Assigned task ->
Please make sure what you return matches the listing below exactly, minus its pictures.

Provided material ->
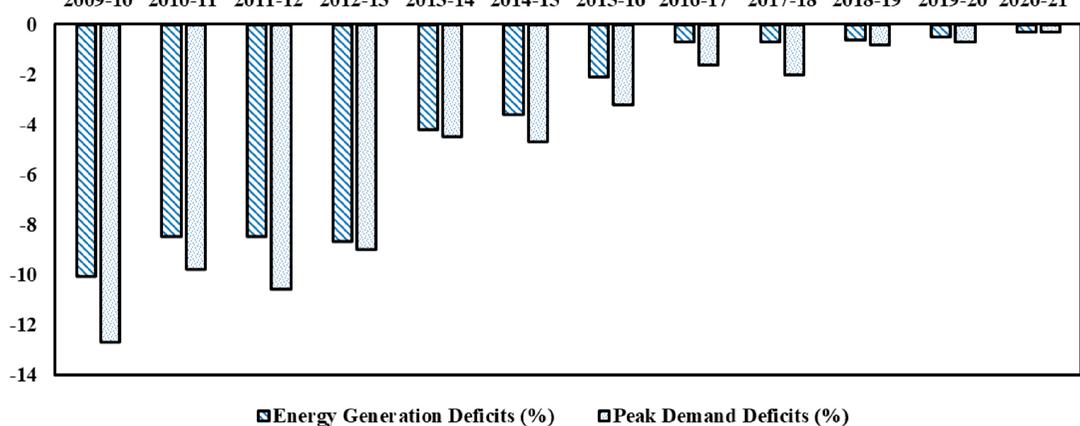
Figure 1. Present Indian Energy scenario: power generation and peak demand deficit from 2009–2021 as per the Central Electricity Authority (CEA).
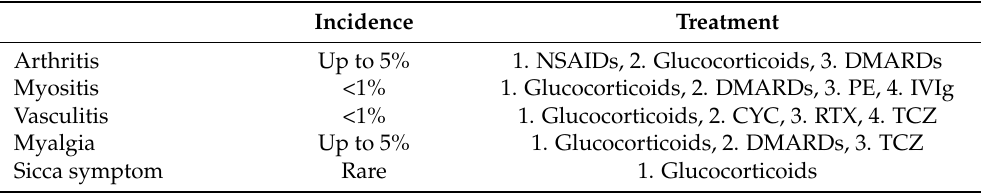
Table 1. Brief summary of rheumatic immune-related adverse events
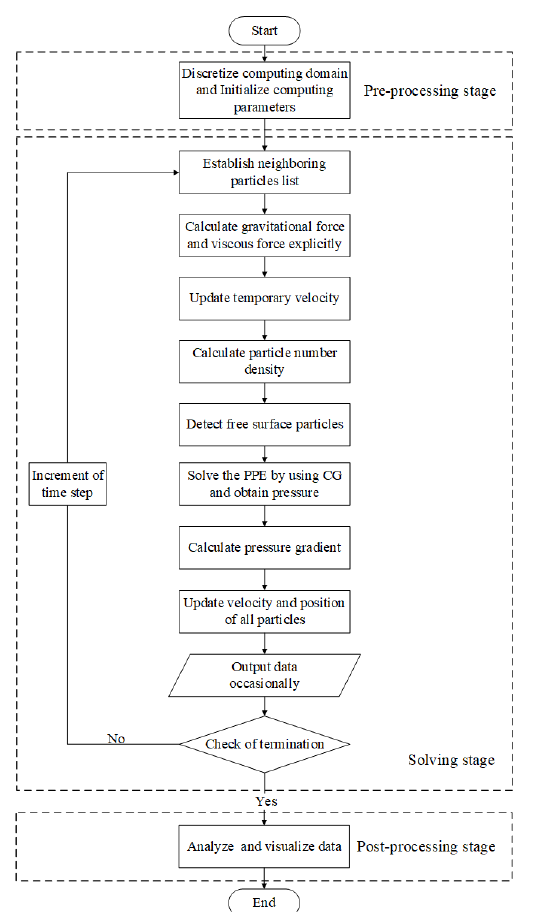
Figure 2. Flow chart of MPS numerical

Written solution ->
Figure 1. Present Indian Energy scenario: power generation and peak demand deficit from 2009–2021 as per the Central Electricity Authority (CEA).
Table 1. Brief summary of rheumatic immune-related adverse events
Figure 2. Flow chart of MPS numerical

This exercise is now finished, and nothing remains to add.